Family: Mom’s city means that I can take an active role in helping her, medically and personally, and that she’d get to see her grandchildren more than a couple of times a year. Dream Job city means I’m no better off than I am right now, struggling to do things from afar but mostly spinning my wheels and occasionally flying out for emergencies.

Friends: Don’t really have friends in either city. Come to think of it, we barely have friends in the current city. We do have friends elsewhere, promise.

My career: Dream Job city isn’t called Dream Job city for nothing. Mom’s city might be fine, or it might be kind of bad for my career, or most likely it would be fine eventually but not for the first half-year or year.

Finances: Dream Job city has a lower cost of living plus my salary would be substantially higher.

DH: He would much, much rather live in Mom’s city, no question. Even if my mom didn’t live there he’d be thrilled to live there.
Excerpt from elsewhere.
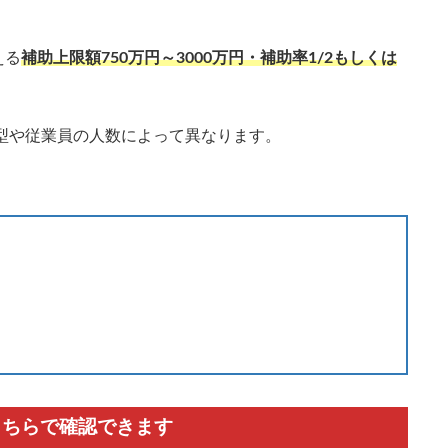
える
補助上限額750万円～3000万円・補助率1/2もしくは
型や従業員の人数によって異なります。
こちらで確認できます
In terms of his career, Mom’s city could be neutral — the same situation as now — or possibly outstanding for him. Dream Job city would be neutral.

It’s this last point that trips me up the most. DH has been very supportive of my career and incredibly tolerant of having made several major geographic moves on my behalf. Most, but not all, of these moves have been to cities where he’s been happy to live. Though the first move when we got married involved a major drop in prestige and a 50% pay cut, most of our moves have ended up working out very well for him, both career- and life-wise.

If DH were the one to get a dream job offer, we’d likely orchestrate our lives around that. But, although he is wonderfully successful on many counts, no one has yet asked him to move to a specific place for a specific dream job. There have been times that we’ve both been on the market, and if there had been competing offers in competing cities, we would have had to figure something out — but it’s never come to that, at least not yet. It’s been gratifying in a way to be the one whose career has driven our life decisions, and I’m not sure how I’d handle putting my career on the back burner for his. I don’t think that’s what I signed up for. I don’t think that’s what he signed up for either. I started out as The Ambitious One, then The Accomplished One, but meanwhile he turned out to be The Successful One. Somehow, we are both The Supportive One.

As I have pursued my goals through the years, he’s had substantial input into location. He has definitely had geographic veto power, so much so that there are many positions I never pursued in the first place because I knew he didn’t want to move there. This time around, if I do get the dream job offer, it’s in a place that DH totally doesn’t want to live — and, the move might be permanent. We could be in crappy Dream Job city for the rest of our lives. The family issues are tripping me up as well, but the main sticking point is that I don’t know if I can make my husband move somewhere he doesn’t want to live instead of a place he desperately wants to live, even if it’s the best decision for us collectively. Does a +10 for me outweigh a -5 for him? What if his -5 becomes -20 but we’re stuck there? What if my +10 isn’t a +10 after all? Or will his -5 become a +5 like it usually does? Do we scrap all of the career concerns in favor of quality of life? Is Dream Job city really that bad? Can Mom’s city possibly live up to our imaginations of it?

We’ll see. It may very well not be up to me anyway. Either way is good; either I get my dream job, or we live in a city that makes us all terrifically happy and I am able to help my mother. This is the good kind of conundrum. Stay tuned.

In your own life, how do you balance competing careers, different goals, and varied interests?